There's a well-worn path for those who swap a flat in Wandsworth or Putney to head out to Surrey, but would people be better off staying put? Research from estate agent Jackson-Stops helps crunch the numbers.
Jackson-Stops took a look at the various bills you’ll accrue living in the London borough of Wandsworth compared to those you’re likely to pay across most of Surrey’s commuter heartlands, and came to the conclusion that you might be better off staying put.
“Residents considering a move to Surrey Heath, in particular, could make annual savings of over £4,000 by relocating to the London Borough of Wandsworth,” reads the report, adding that, “those looking at Woking could save £3,807 each year.”

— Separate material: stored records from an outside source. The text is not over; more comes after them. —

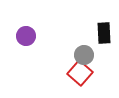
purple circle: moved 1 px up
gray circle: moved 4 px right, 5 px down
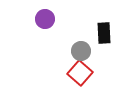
purple circle: moved 19 px right, 17 px up
gray circle: moved 3 px left, 4 px up
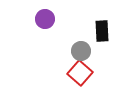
black rectangle: moved 2 px left, 2 px up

How the numbers are worked out
There are two main costs at the heart of these assertions. First is council tax. Wandsworth’s famously (notoriously?) low council tax rates see occupiers of Band D properties pay just £700 a year. In most of Surrey a Band D property will attract council tax of just under £1,800.

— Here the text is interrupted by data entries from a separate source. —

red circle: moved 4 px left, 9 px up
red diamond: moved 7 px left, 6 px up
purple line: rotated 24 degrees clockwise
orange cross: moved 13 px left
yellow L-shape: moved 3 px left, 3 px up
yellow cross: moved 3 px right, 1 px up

The other main cost is that of commuting. A season ticket from Guildford to Waterloo, for example, costs over £3,600 a year; Jackson-Stops rather disingenuously compare that to an annual London bus pass at £848, trumpeting the savings of almost £3,000. We’re not sure how many people would have the patience to sit on a bus between Putney and central London each day, but a train ticket for the same journey costs a similar amount while a zone 1-3 annual travelcard comes in at £1,600.
Does it all stack up?
Well, more or less. Based on these numbers you really could save around £4,000 a year, assuming that you’re living in a Band D home in both spots, AND that you’re happy to stay within Wandsworth. (Stray into nearby Richmond or Kingston and you’ll have a very different council tax bill to contend with.)
£4,000 equates to roughly £330 a month. Assume you put the entire amount as extra payment into your mortgage, and you’ll get about £70,000 extra to spend on a property.

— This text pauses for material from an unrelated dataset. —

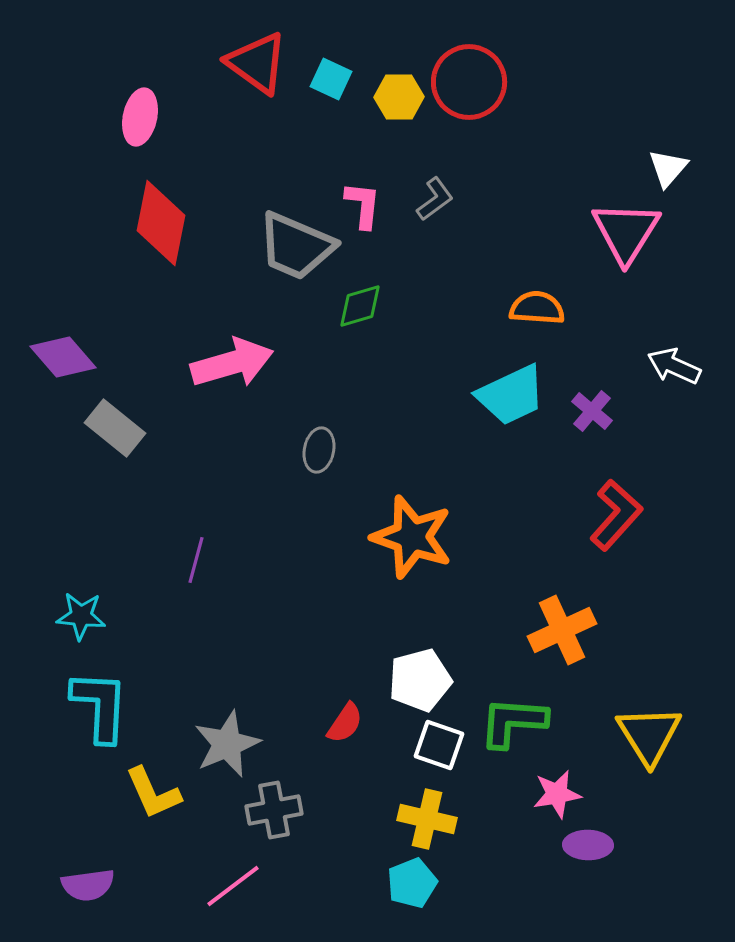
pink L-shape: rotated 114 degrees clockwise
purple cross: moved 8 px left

What will that mean in real terms?
Let’s take a look. Here’s an example of what you’ll get for £400,000 in Guildford. It’s a three-bedroom home of 1,326sq ft with a separate dining room, utility room and garden room, and it all needs a good tidy.
And here’s what £470,000 gets you in Wandsworth. For your cash you’ll enjoy this immaculate two-bedroom, split-level maisonette, which is just over half the size of the Guildford house at 670sq ft.
Jackson-Stops provided us with another example: this beautiful house in the borough of Wandsworth (in Earlsfield, a few streets away from Garratt Lane), which is priced at £1.15 million. It’s a 1,446sq ft, four-bedroom Victorian terraced house:
It’s beautiful, of course – but what would you get if you head out of town for the same money? We’ll be generous here and pick a place that’s an entire £150,000 less, reflecting the fact that if both halves of a professional couple commute then they could save even more than £4,000 a year.
So, for £1,000,000 in Grayswood, between Godalming and Haslemere you could have this. It’s a former dairy with five bedrooms in the main building, plus various other buildings included, totalling just over 5,700 sq ft.
It’s not always quite so clear cut, however. Here’s another example comparing Putney with Puttenham (see what we did there?).
Puttenham is a lovely village just outside Guildford, where for £445,000 you’ll get this charming, 900sq ft two-bedroom terraced house.
Up the A3 in Putney, here’s what the extra £70,000 buys (slightly more than that actually, since it’s on for £520,000): it’s a three-bedroom, 700sq ft second floor flat. Less space, and no garden, but you do get an extra bedroom.
The bottom line
The point here is fairly clear. If you want to live close to the centre of town, restaurants, bars and whatnot, then you’re far better off staying in town. And you’ll find somewhere perfectly liveable.
And for the most part, the old truism remains unchallenged: if you want a nice house with a garden then you’ll get far, far more space for your money out in the sticks than you will within the M25.
Yet if you’re after a place in a really sought-after spot out of the city – such as Puttenham, for example – the premium you’ll pay might well make the sums a bit less clear-cut than they first appeared.